While it is understandable that the Minister needs to project that the system is fair for the vast majority of taxpaying Canadians and that non-compliant taxpayers do not get unfair advantages, there must still be a place for pragmatism. The VDP is a compliance program that allows non-compliant taxpayers who have not been detected to voluntarily come forward to resolve their issues with the incentives of not being prosecuted or assessed civil penalties and paying reduced interest. The VDP clearly attracts substantial unpaid taxes back into the system without the any of the substantial costs associated with detecting, auditing and assessing a taxpayer and possibly litigating civil or criminal matters before the Courts. The VDP is practical and effective. While it is reasonable for the Minister to continually review the VDP, excessively tightened it up in an effort to demonstrate toughness may risk defeating its overall purpose.
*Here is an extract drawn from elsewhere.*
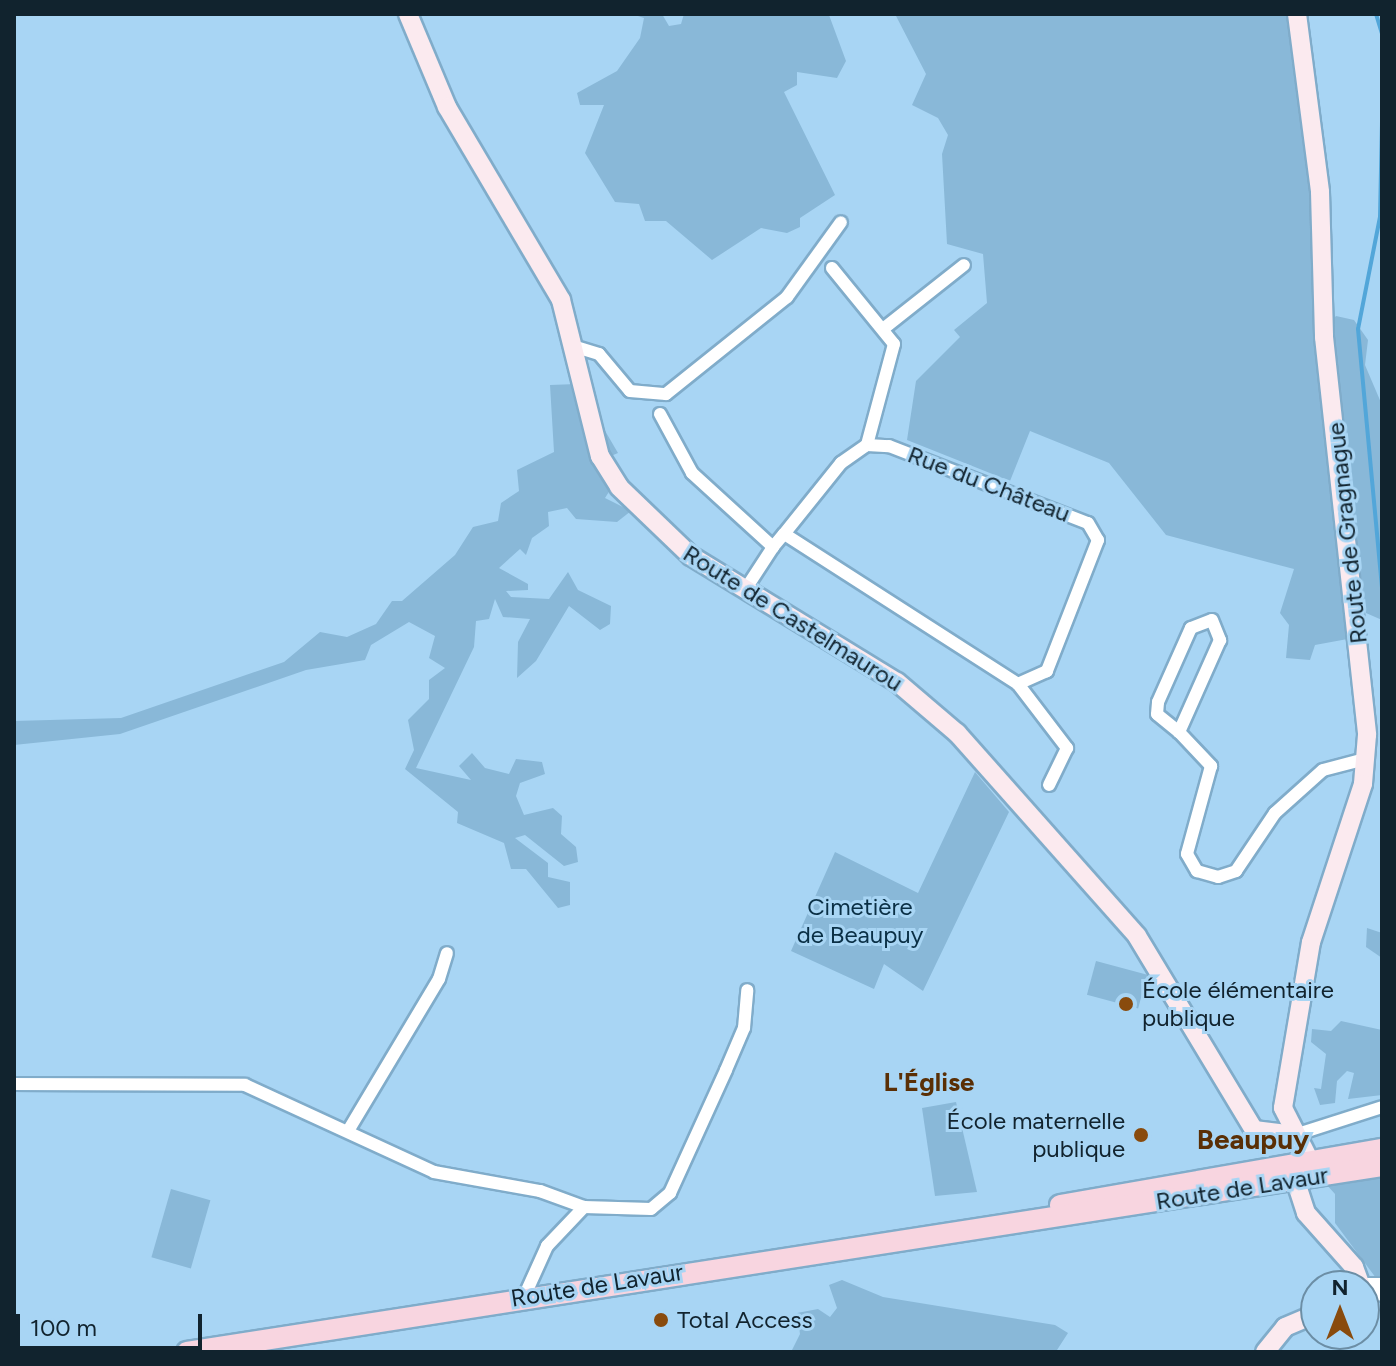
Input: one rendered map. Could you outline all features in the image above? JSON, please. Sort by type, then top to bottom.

Respectfully, the AFRC initiative may be ill conceived, although likely neither harmful nor helpful to resolving tax disputes. CRA officers and Department of Justice (“DOJ”) lawyers are intimately familiar with the principled basis for resolving tax disputes in accordance with the facts and law. Notwithstanding recent strident press coverage, in my view the CRA and DOJ are not predisposed to cutting corners and simply do not capitulate with a nod and a wink: quite the opposite – from time to time one wonders why CRA appeals officers and DOJ litigators maintain the CRA’s assessing position when it was clearly wrong. In any case, it is difficult to imagine a situation where the AFRC would actually need to intercede to override a proposed resolution to a tax dispute. The AFRC may be a political solution in search of a problem, rather than a tool to resolve an actual issue.
The Finance Committee asked the Minister to report on the status of Panama Papers audits before June 1, 2017. The CRA stated that it has been working closely with domestic and international players to share information regarding the Panama Papers, including a large exchange of information through the OECD’s Joint International Task Force on Shared Intelligence and Collaboration.
As of April 1, 2017, 122 audits were in progress along with several criminal investigations, with a further 64 files identified for later review. Taxpayers implicated in the Panama Papers are not the only parties at risk: the CRA is also relying on its “Promoter Compliance Centre” to identify promoters associated with offshore structures organized through Panama. The CRA has stated elsewhere that it intends to identify and take action against promoters of aggressive schemes involving offshore structuring, including civil penalties and potentially prosecution.
The CRA also reiterated that it would not accept VDP applications from taxpayers identified in the Panama Papers, absent extraordinary circumstances.
The outcome of CRA audits and referrals for prosecution will be a fact-driven exercise and while there is insufficient information to meaningfully comment on the CRA’s approach, taxpayers who are under audit or who may be facing criminal charges obviously need tax and criminal defense counsel. Similarly, taxpayers who believe their affairs may be connected with the Panama Papers investigation should seek legal advice as soon as possible and consider whether coming forward voluntarily may be advisable.